We expect that the M&A landscape will evolve in the next few years, as today’s nascent emerging-market companies grow in both size and aspiration and as multinationals refine their strategies in response to these new competitors. At the very least, packaged-food companies—particularly those with significant exposure in slower-growth countries and categories—should consider incorporating inorganic growth into their growth models. They would do well to build and professionalize their deal-making skills so that M&A can become a more reliable and consistently profitable growth driver across business segments and markets.5

Execution: Table stakes, but rarely a differentiator

As the packaged-food industry becomes increasingly global and more competitive, execution is becoming simultaneously more challenging and less of a differentiator: execution outperformance accounted for a scant 2 percent of total growth in the 2008–12 period. All but four of the companies in our sample recorded lower execution-driven growth for 2008–12 compared with 2004–08. Winning market share away from competitors has only gotten harder.

Some companies look to new-product introductions as a way to spur growth. But the data show no correlation between execution-related growth and the number of new-product introductions per $1 billion in net revenue. In other words, large companies that introduced twice as many new products as their similarly sized peers didn’t fare any better or worse in revenue-growth terms. These findings indicate that innovation plays an important role when it comes to maintaining share and keeping developed-market consumers interested in a category (think the US cereal market), but in general, companies haven’t built product-development and product-launch capabilities that are differentiated enough to help them capture market-share gains.

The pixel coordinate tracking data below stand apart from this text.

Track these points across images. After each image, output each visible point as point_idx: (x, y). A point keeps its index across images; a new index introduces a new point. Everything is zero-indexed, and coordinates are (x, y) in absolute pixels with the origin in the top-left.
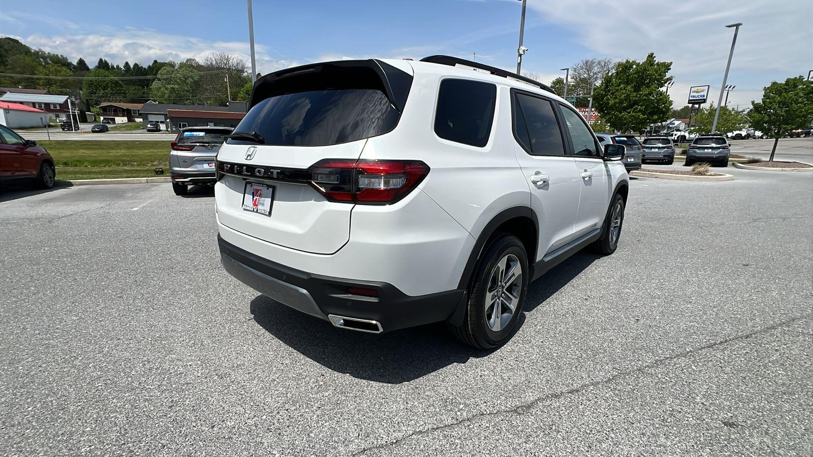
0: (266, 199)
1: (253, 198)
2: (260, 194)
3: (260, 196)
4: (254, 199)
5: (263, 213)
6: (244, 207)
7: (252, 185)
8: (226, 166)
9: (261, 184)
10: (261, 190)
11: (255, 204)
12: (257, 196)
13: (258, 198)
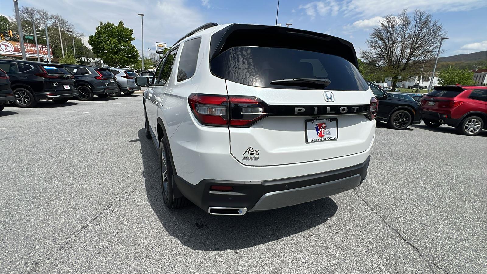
0: (330, 129)
1: (317, 131)
2: (324, 127)
3: (325, 128)
4: (319, 131)
5: (332, 139)
6: (309, 141)
7: (314, 121)
8: (299, 110)
9: (324, 119)
10: (324, 124)
11: (321, 135)
12: (322, 129)
13: (322, 130)
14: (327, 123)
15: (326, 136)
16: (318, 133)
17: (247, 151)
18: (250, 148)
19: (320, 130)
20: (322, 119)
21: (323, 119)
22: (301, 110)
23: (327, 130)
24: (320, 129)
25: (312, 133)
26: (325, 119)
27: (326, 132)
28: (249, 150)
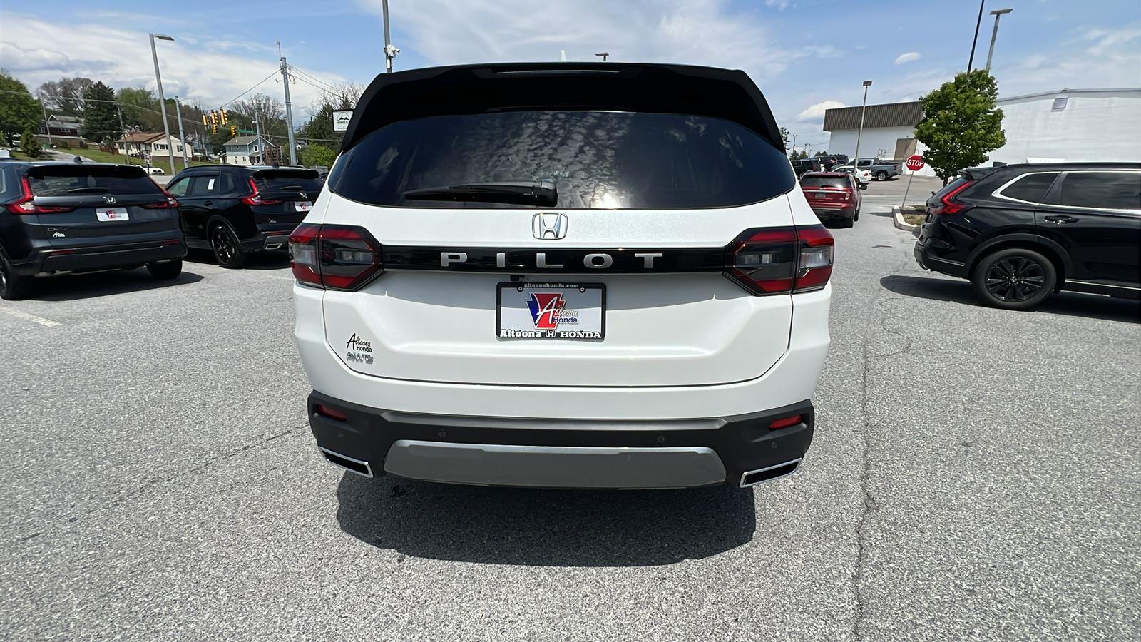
0: (579, 310)
1: (534, 312)
2: (558, 303)
3: (560, 305)
4: (540, 313)
5: (582, 336)
6: (503, 333)
7: (523, 287)
8: (450, 257)
9: (557, 284)
10: (558, 296)
11: (544, 323)
12: (549, 308)
13: (552, 310)
14: (570, 294)
15: (561, 328)
16: (535, 317)
17: (350, 341)
18: (354, 335)
19: (544, 311)
20: (550, 284)
21: (553, 284)
22: (458, 257)
23: (566, 313)
24: (542, 308)
25: (518, 317)
26: (562, 283)
27: (563, 317)
28: (353, 340)
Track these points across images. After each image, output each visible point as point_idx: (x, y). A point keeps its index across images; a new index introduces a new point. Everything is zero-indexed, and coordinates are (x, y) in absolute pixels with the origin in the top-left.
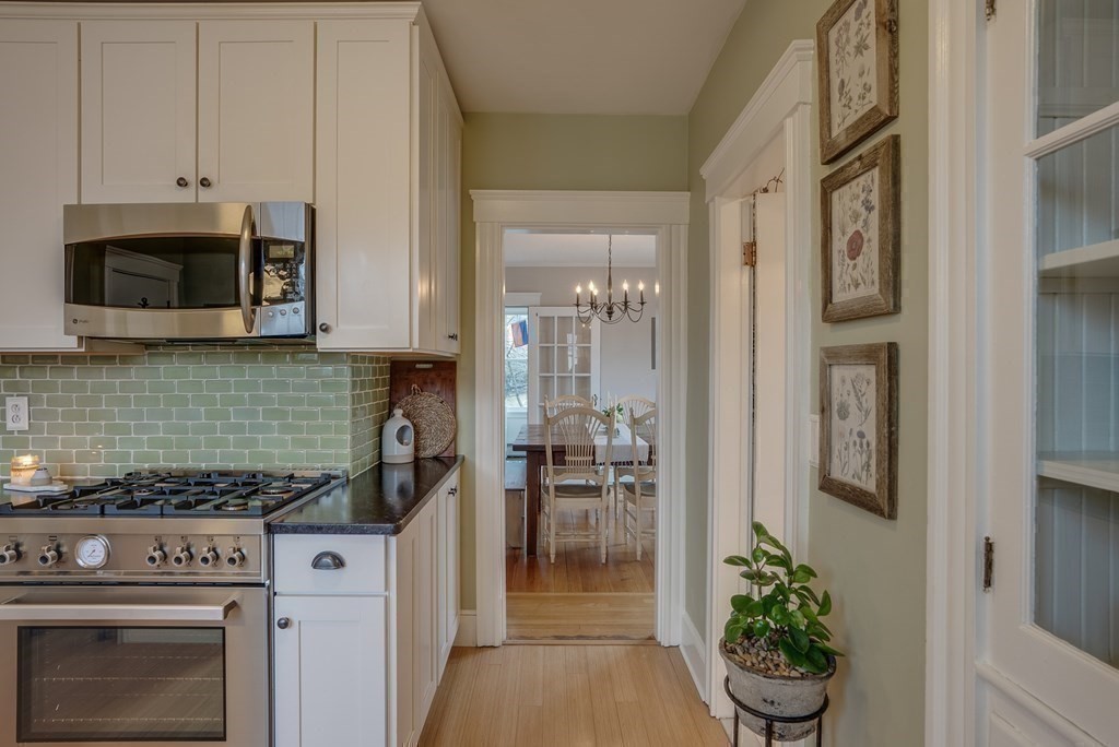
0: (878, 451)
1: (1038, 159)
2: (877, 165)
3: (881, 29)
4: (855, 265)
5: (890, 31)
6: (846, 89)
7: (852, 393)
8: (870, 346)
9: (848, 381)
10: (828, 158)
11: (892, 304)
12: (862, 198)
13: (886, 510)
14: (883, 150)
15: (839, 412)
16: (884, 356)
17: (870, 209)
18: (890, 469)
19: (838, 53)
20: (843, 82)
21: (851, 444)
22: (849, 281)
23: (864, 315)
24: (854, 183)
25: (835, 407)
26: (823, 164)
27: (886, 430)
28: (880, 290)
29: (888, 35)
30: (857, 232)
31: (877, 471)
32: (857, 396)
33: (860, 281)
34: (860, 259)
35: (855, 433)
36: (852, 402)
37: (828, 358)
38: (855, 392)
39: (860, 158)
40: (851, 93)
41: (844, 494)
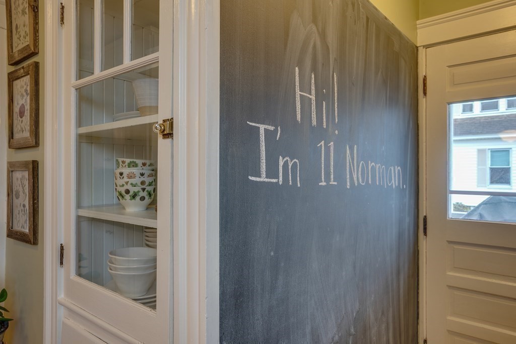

Excellence in execution is table stakes, not a trump card. Companies should therefore take a pragmatic approach to execution, prioritizing execution levers in the categories and markets that matter most. A US-based food manufacturer, seeking international growth in one of its core categories, first identified the fastest-growing markets and subcategories. It then assessed its execution in every part of the value chain—including its innovation process, pricing, distribution, and in-store operations—and implemented a series of high-impact improvements only in the selected markets and subcategories. Early results indicate that the company could double its international business in the category within five years.


Unquestionably, packaged-food companies that examine their business results up close can make wiser portfolio choices. Companies must not be content with high-level data. They should instead scrutinize the performance of each of their geographic markets and subcategories to gain a deeper understanding of the true sources of growth. Otherwise, they risk investing in the wrong things, missing valuable opportunities, and ultimately losing out to more attentive and analytical rivals.